Accuracy of clinical diagnosis of benign eyelid lesions: Is a dedicated nurse-led service safe and effective?

2016 
This article compares an independent nurse-led benign lesion service with a doctor-led one, and assesses the impact of clinician seniority on diagnostic accuracy rates. Retrospective review of benign lesions referred to a teaching hospital and managed in either a doctor- or nurse-led lid service. All lesions were diagnosed clinically, excised and then sent for histological diagnosis. Lesions were categorized into subtypes. Pre-excision clinical diagnoses were compared with histological diagnoses. Sensitivity, specificity and missed malignancy rates were calculated for each subtype. Accuracy was compared between different grades of doctors and a specialist nurse. 264 and 332 lesions were managed in a doctor-led and nurse-led service, respectively. Rates of accurate sub-typing were 79.6% and 80.4% in the doctor- and nurse-led services, respectively (p > 0.05). Clinician seniority had no bearing. Missed malignancies or pre-malignancies accounted for 1.1% and 1.5% of lesions in the doctor and nurse-led services, respectively (p > 0.05).

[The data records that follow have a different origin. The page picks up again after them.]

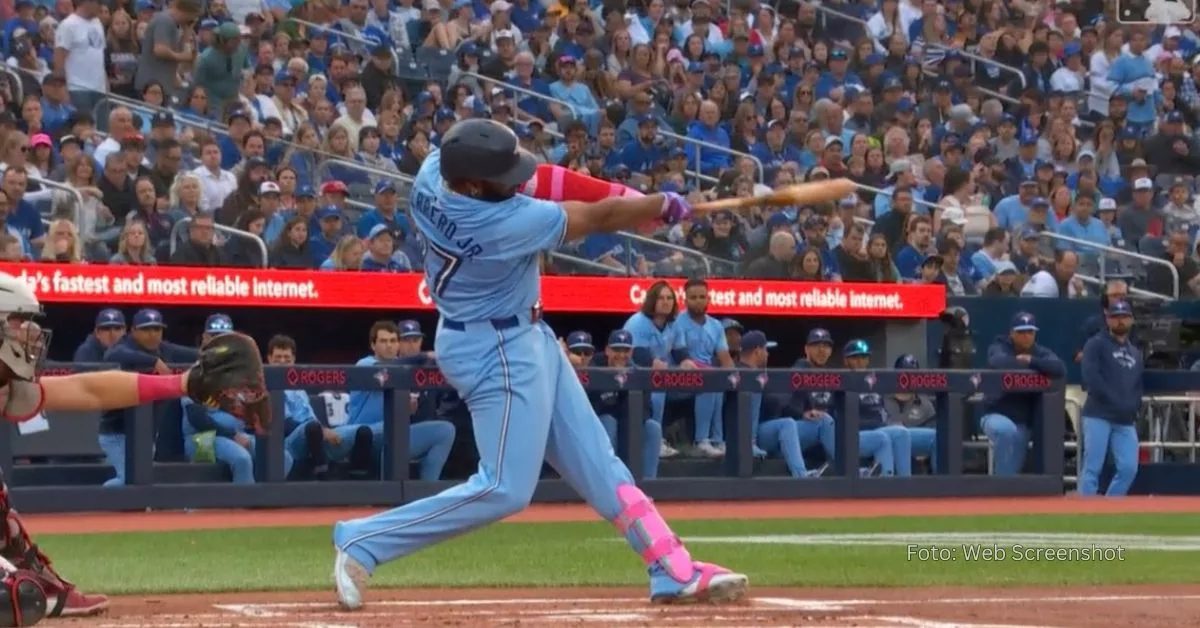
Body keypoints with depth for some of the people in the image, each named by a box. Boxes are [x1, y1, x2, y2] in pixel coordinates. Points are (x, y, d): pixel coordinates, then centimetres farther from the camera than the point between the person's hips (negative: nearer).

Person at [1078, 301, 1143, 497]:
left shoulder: (1136, 353, 22)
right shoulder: (1096, 344, 2)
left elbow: (1138, 385, 22)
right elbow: (1090, 377, -11)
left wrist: (1134, 406, 0)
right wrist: (1115, 401, -15)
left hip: (1125, 420, 6)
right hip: (1098, 415, -6)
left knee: (1129, 468, -4)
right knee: (1092, 468, -10)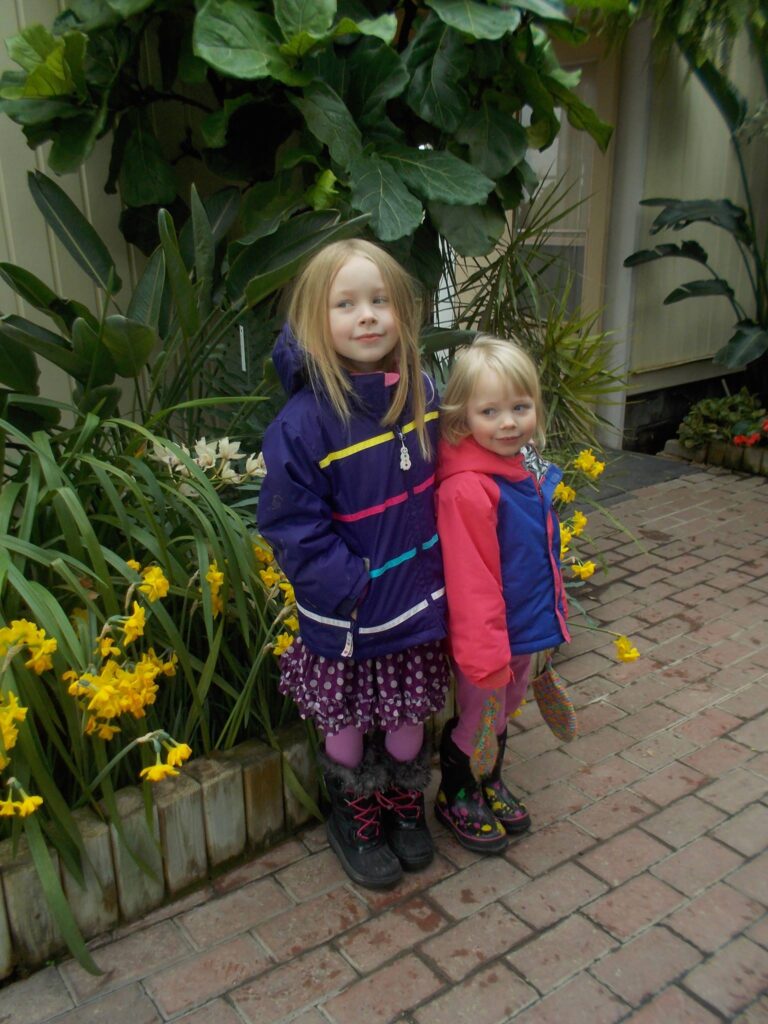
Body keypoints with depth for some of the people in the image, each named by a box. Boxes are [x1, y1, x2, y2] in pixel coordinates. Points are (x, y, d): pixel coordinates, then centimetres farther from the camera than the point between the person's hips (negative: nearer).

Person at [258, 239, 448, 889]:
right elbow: (291, 525, -17)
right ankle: (355, 820, 44)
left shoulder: (422, 393, -4)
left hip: (417, 600, 4)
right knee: (348, 722, 16)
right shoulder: (303, 421, -20)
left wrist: (436, 567, 5)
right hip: (346, 614, -4)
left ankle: (405, 807, 48)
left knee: (409, 714, 20)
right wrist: (352, 584, -20)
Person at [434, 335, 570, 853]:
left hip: (527, 625, 8)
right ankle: (455, 798, 38)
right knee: (477, 719, 12)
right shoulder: (466, 489, -28)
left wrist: (555, 611, 18)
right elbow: (470, 581, -26)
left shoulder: (530, 470, 0)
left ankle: (491, 784, 50)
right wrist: (487, 653, -23)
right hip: (490, 633, -8)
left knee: (503, 712, 26)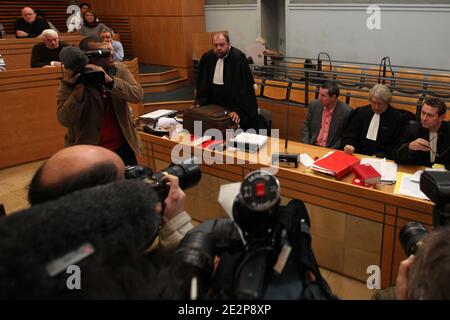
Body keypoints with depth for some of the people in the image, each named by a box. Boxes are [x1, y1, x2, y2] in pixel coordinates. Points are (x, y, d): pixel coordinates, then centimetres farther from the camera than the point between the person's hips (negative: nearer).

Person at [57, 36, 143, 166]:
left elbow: (138, 95, -17)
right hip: (87, 152, -2)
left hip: (123, 148, 3)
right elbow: (65, 120, -17)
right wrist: (78, 90, -30)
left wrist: (109, 80, -30)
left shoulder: (119, 69, -1)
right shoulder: (72, 80, -9)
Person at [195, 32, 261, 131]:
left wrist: (238, 110, -28)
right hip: (215, 107, 5)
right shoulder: (207, 57, 0)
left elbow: (242, 86, -22)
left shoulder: (238, 57, -17)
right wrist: (199, 103, -1)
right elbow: (202, 83, 7)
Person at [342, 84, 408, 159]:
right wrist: (348, 145, -10)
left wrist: (380, 156, -16)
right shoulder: (360, 112, 11)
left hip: (382, 160, -2)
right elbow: (350, 133, 11)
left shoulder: (398, 118, 0)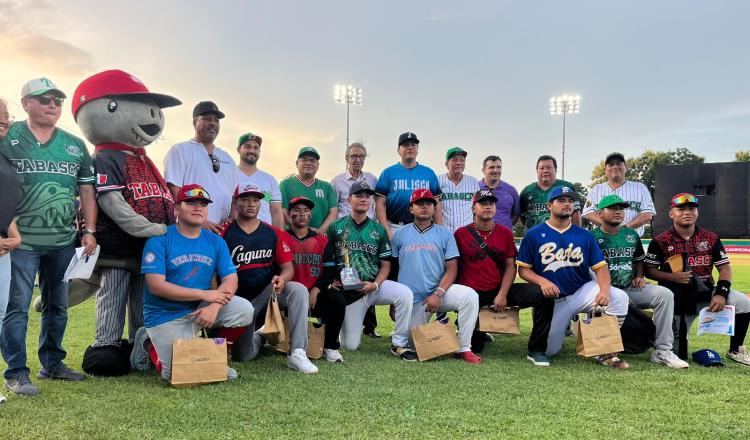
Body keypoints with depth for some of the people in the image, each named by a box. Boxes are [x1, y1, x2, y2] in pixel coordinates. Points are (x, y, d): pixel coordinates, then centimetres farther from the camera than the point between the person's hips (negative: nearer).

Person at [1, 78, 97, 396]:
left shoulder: (75, 146, 11)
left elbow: (87, 191, 13)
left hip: (64, 242, 4)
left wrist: (89, 231, 5)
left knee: (57, 307, 13)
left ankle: (52, 364, 26)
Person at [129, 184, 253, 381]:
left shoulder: (215, 241, 3)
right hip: (166, 316, -4)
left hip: (201, 309, 4)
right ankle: (148, 344, 20)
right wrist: (205, 294, -19)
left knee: (244, 309, -19)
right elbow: (156, 286, -18)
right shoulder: (160, 239, -10)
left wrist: (214, 306, -24)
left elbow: (230, 279, -4)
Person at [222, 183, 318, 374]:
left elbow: (288, 267, -1)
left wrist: (282, 279, -23)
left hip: (269, 294, 1)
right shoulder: (225, 234, -4)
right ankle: (258, 334, 33)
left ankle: (297, 353, -27)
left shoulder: (274, 234, 4)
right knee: (244, 357, -6)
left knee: (298, 290, -30)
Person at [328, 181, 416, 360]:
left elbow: (385, 264, 5)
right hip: (348, 291, -1)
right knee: (350, 345, -2)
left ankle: (399, 344, -15)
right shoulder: (336, 227, 3)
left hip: (375, 285, 1)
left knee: (405, 293, -29)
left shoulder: (378, 230, 5)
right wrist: (331, 281, -9)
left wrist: (375, 285, -12)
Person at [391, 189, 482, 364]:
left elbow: (451, 269, 0)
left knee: (469, 295, -27)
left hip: (439, 291, 0)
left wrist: (438, 294, -15)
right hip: (411, 300, 0)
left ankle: (463, 349, -17)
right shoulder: (400, 234, 6)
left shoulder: (445, 233, 5)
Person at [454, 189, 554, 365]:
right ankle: (477, 331, 31)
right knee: (473, 347, -8)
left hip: (500, 290, 2)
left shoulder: (505, 233, 7)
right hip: (473, 294, -2)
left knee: (543, 294, -22)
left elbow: (510, 267, 2)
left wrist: (502, 295, -11)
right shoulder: (461, 234, 1)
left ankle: (536, 350, -13)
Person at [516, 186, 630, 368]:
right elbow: (523, 269, -3)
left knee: (619, 297, -25)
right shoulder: (533, 235, -3)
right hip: (552, 299, -1)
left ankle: (606, 352, -10)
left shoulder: (584, 235, 3)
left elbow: (600, 266, -4)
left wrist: (604, 290, -24)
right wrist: (542, 281, -23)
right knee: (550, 350, -2)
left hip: (582, 292, 1)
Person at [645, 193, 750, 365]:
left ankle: (736, 350, -2)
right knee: (679, 355, -4)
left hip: (706, 291, 3)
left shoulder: (711, 238, 2)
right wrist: (672, 277, -23)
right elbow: (649, 270, -5)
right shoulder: (661, 241, -5)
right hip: (677, 297, -2)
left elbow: (725, 268, 0)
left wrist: (721, 293, -16)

Overall, the remaining misdiagnoses were benign lesions of another subtype (13.6%) or non-specific histological findings (5.0%) and 98.6% of lesions were confirmed as benign on histology. Overall sensitivity and specificity values were: benign epithelial proliferations 95.6% and 92.2%, epidermal inclusion cysts 92.2% and 88.0%, xanthelasma 97.5% and 100.0%, cysts of Moll 66.7% and 96.6%, naevi 39.4% and 99.8% and molluscum 20.0% and 99.8%, respectively. A dedicated nurse-led service is as effective in managing a range of clinically benign lid lesions as a doctor-led one, and clinician seniority has little impact on the diagnostic accuracy of these lesions.